April 27, 2017
by Donald Breckenridge
Reviewed by Neil Tesh
‘She wants to know why he thinks her desire to travel is so ridiculous. He says that it isn’t ridiculous. She wants to know why he thinks her fantasies about escaping their everyday life are so unrealistic.’
Breckenridge’s ethereal language describing Jean Rouch’s short “Le Gare Du Nord” echoes the film itself, and sets us up for the detailed, tense relationship between place and detail throughout And Then. The novel holds our attention with a subtle rise and fall between tragedy and a yearning for adventure free of constraint. The story meditates on the mundane aspects of life, often highlighting the hidden beauty within those moments that we either miss, or in other cases invent to create meaning. Breckenridge’s revolving cast of disparate, though recognizable characters digs deep into the journey of life, finding revelations at every crossroad. Like an urban maze, narratives are elegantly interwoven, circling around the lives of people and their seemingly pedestrian lives.
Suzanne, almost imperceptibly, blossoms as she follows her dreams of freedom and authenticity. Instead of giving into the inertia of her dead-end job, she takes the leap and travels to New York on a whim at the suggestion of her manager. During conversation in a telephone booth outside her motel, information of mistakes in her past threatens her livelihood.

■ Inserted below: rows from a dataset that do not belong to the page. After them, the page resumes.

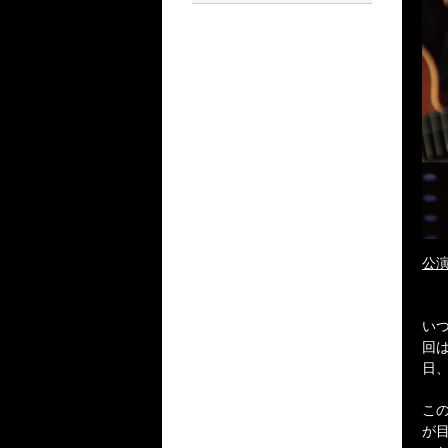
公演
い
回
日
こ
が目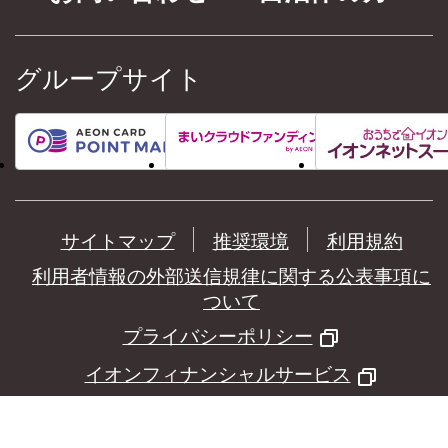
グループサイト
サイトマップ
推奨環境
利用規約
利用者情報の外部送信規律に関する公表事項に
ついて
プライバシーポリシー
イオンフィナンシャルサービス
©
AEON Financial Service Co.,Ltd.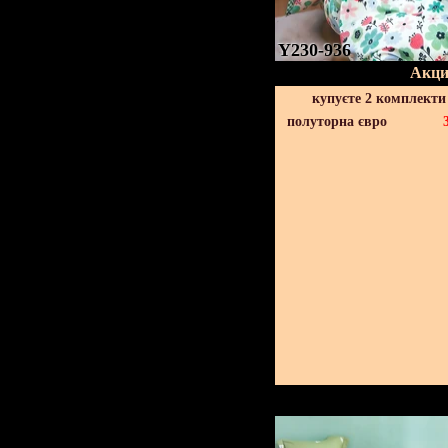
Y230-936
Акци
купуєте 2 комплекти
полуторна євро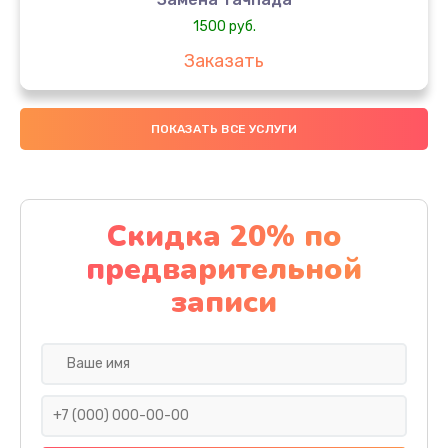
1500 руб.
Заказать
Замена южного моста
ПОКАЗАТЬ ВСЕ УСЛУГИ
1950 руб.
Заказать
Чистка от пыли
Скидка 20% по
1060 руб.
предварительной
Заказать
записи
Настройка ОС
930 руб.
Заказать
Ремонт подсветки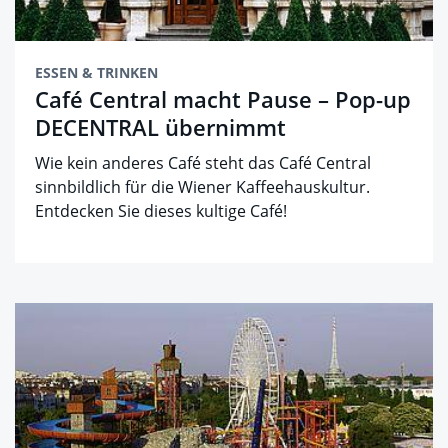
ESSEN & TRINKEN
Café Central macht Pause – Pop-up
DECENTRAL übernimmt
Wie kein anderes Café steht das Café Central
sinnbildlich für die Wiener Kaffeehauskultur.
Entdecken Sie dieses kultige Café!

After a relationship with a photographer is ripped apart by selfish intentions, she gradually loses herself to the temptations of life and disappears from the lives of those who care about her.
Tom, a grad student struggling to write a thesis worthy of impressing his peers, searches for something worth holding on to in life as he spends the summer cat sitting for his professor, with whom he has an unrequited romance. Shuffling through a box destined for the dumpster, he stumbles upon a series of pictures of a beautiful blonde woman. A one night stand becomes the first step in discovering the origins of the mysterious woman and her photographer.
Even seemingly insignificant people prove to be the guiding forces needed for metamorphosis, the angels perched on their shoulders, with a myriad of faces. The pages of And Then demand to be turned, continually blurring the lines between dream and reality.
‘ “Is it your heart,” Suzanne crossed her right leg over her left knee, “or your phone that’s broken?” ‘
Highlighting the struggles of intimacy in a world filled with distractions, both in personal life and in social settings, And Then beautifully portrays what it feels like to be on both sides of the coin. Nothing is fully explained at once, each piece of the puzzle is revealed and gradually the details of the big picture come into view.
Leaning on flashback, Breckenridge unfolds each scene with the precision of a tightly woven spring slowly loosening, enveloping the reader with a sense of familiarity. As relationships unravel, the sting of abandonment can be felt in the darkest moments, while new light is shed on the meaning of what it means to love. And Then revels in a sensation of jumping back to another time to contextualize details of the present moment.
A young woman struggles to find herself in an unfeeling world, while her past chases her across the country. A boy lusts after a life which is not his own, searches for answers in the fleeting exchanges of passersby. Children watch their father’s agonizing decay, struggles to find a way of preventing the inevitable. Heat burns the skin of a soldier searching for safety amid raging war. Each page is a testament to the idea that every person walking the street has a story that is continually unfolding, though rarely told.
Even with an engaging, often frenetic style of dialog, Breckenridge thrives on subtext, allowing the reader to build a unique and personal bond with every character. So much is hidden in the smallest detail, that And Then presents a layered experience for readers—one they will linger on, and no doubt return to.